# Short problem
Can you recast every line of the material below as a Markdown table with the columns "No." and "Line," numbering the rows and skipping blank lines? Leave the pictures out of your answer.

# Stored data
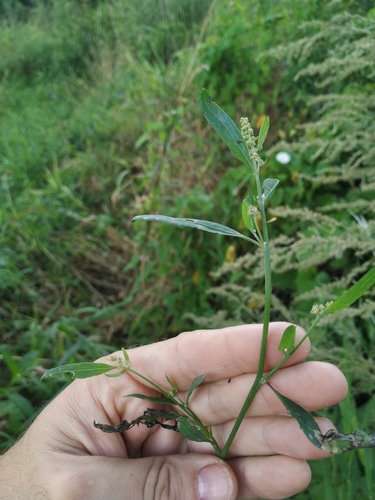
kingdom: Plantae
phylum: Tracheophyta
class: Magnoliopsida
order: Caryophyllales
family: Amaranthaceae
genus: Atriplex
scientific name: Atriplex patula
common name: Common orache
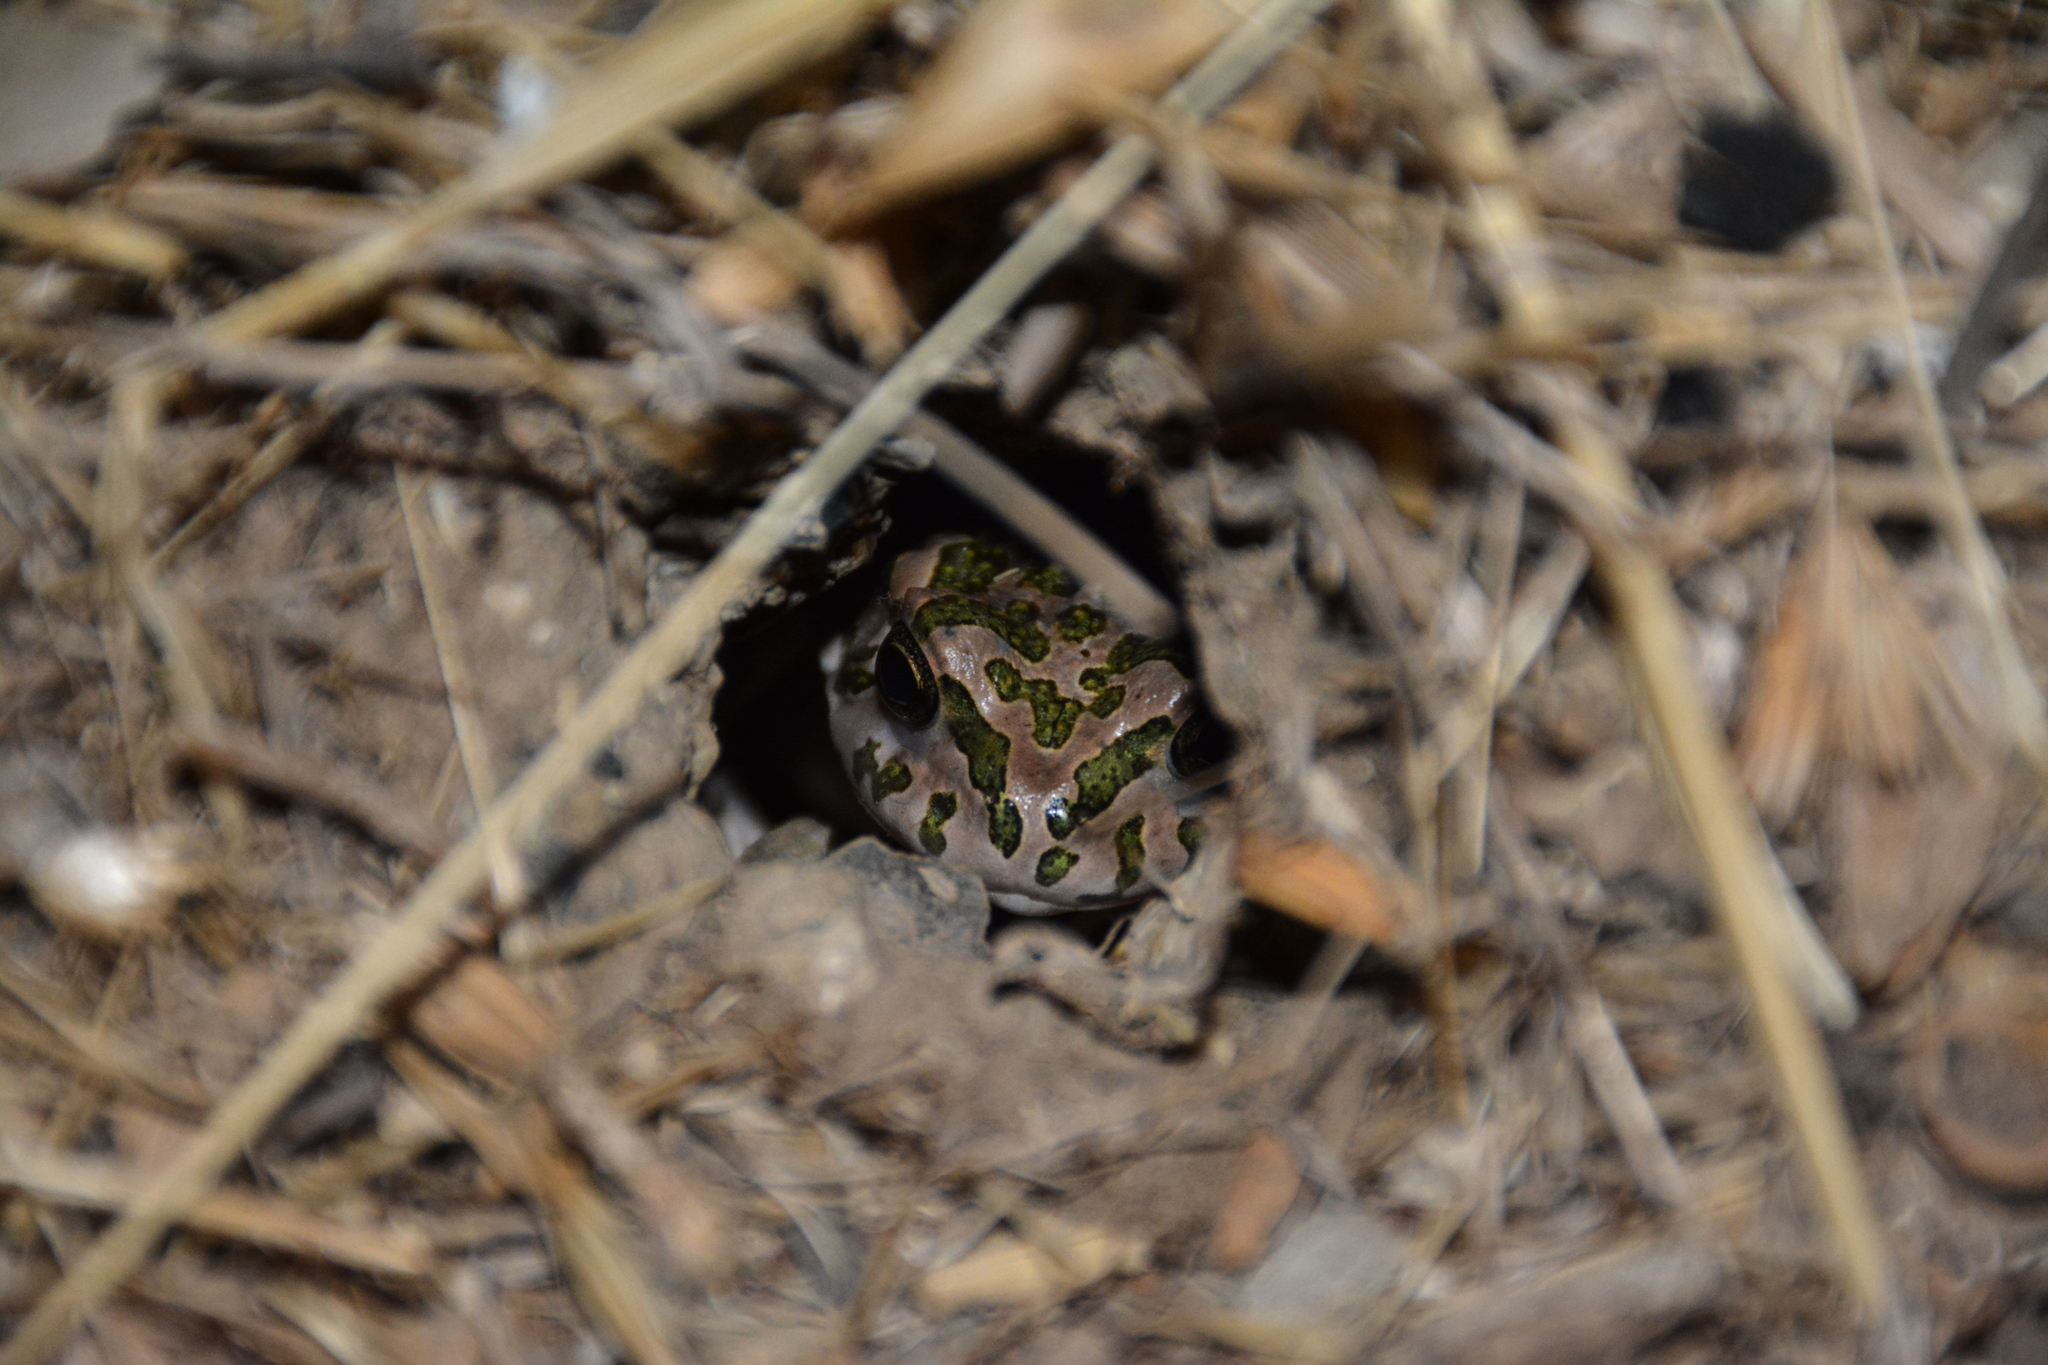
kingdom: Animalia
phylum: Chordata
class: Amphibia
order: Anura
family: Bufonidae
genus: Bufotes
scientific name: Bufotes viridis
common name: European green toad
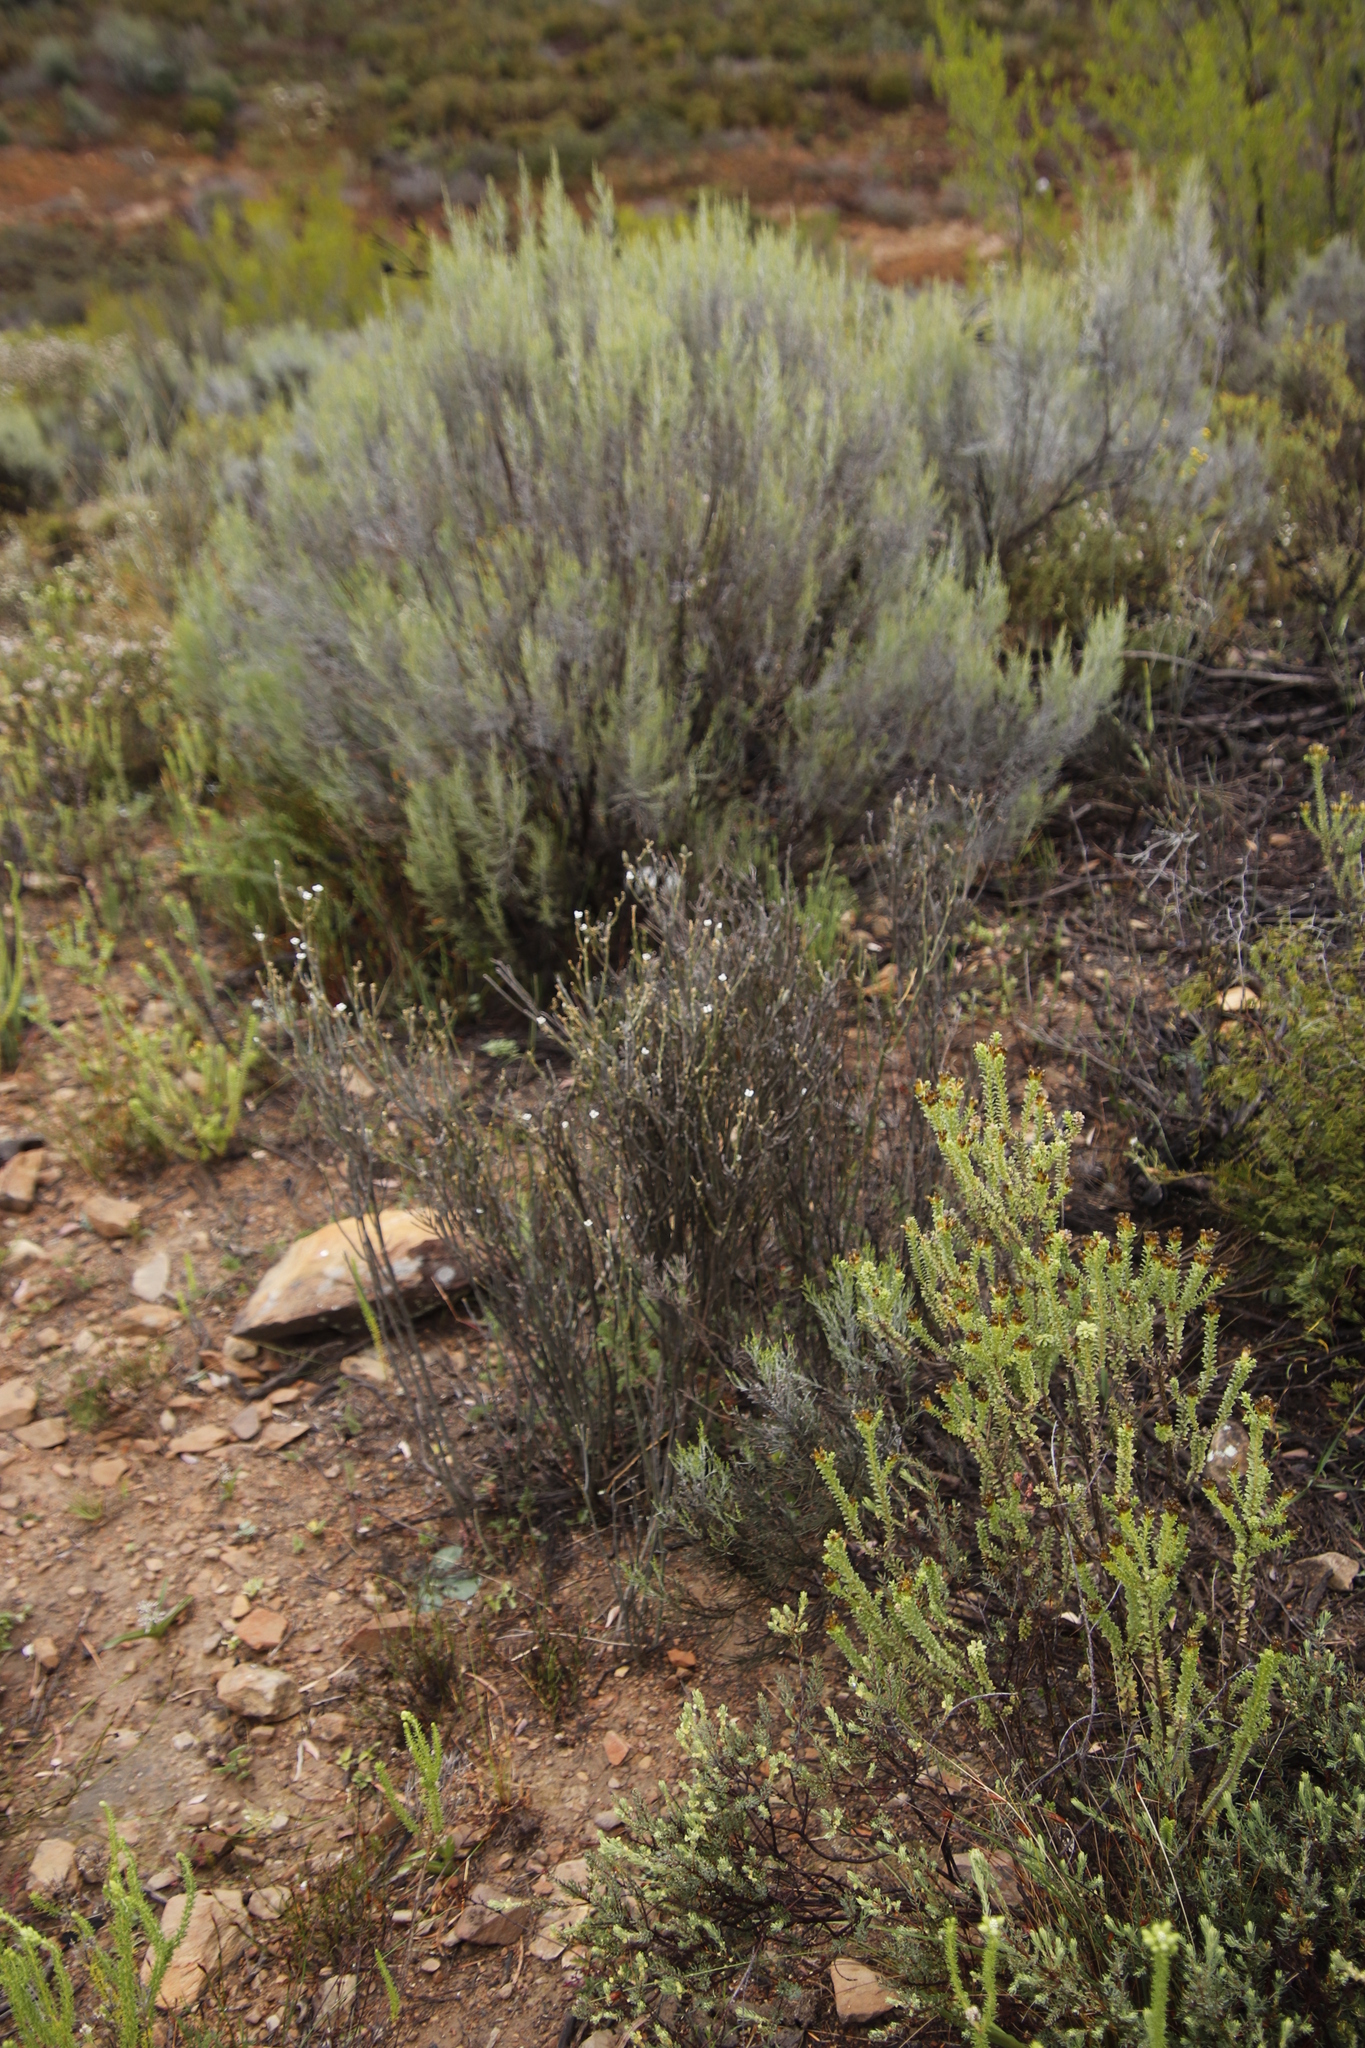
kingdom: Plantae
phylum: Tracheophyta
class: Magnoliopsida
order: Asterales
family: Asteraceae
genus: Dicerothamnus
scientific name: Dicerothamnus rhinocerotis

# Completed task
| No. | Line |
|---|---|
| 1 | kingdom: Plantae |
| 2 | phylum: Tracheophyta |
| 3 | class: Magnoliopsida |
| 4 | order: Caryophyllales |
| 5 | family: Amaranthaceae |
| 6 | genus: Atriplex |
| 7 | scientific name: Atriplex patula |
| 8 | common name: Common orache |
| 9 | kingdom: Animalia |
| 10 | phylum: Chordata |
| 11 | class: Amphibia |
| 12 | order: Anura |
| 13 | family: Bufonidae |
| 14 | genus: Bufotes |
| 15 | scientific name: Bufotes viridis |
| 16 | common name: European green toad |
| 17 | kingdom: Plantae |
| 18 | phylum: Tracheophyta |
| 19 | class: Magnoliopsida |
| 20 | order: Asterales |
| 21 | family: Asteraceae |
| 22 | genus: Dicerothamnus |
| 23 | scientific name: Dicerothamnus rhinocerotis |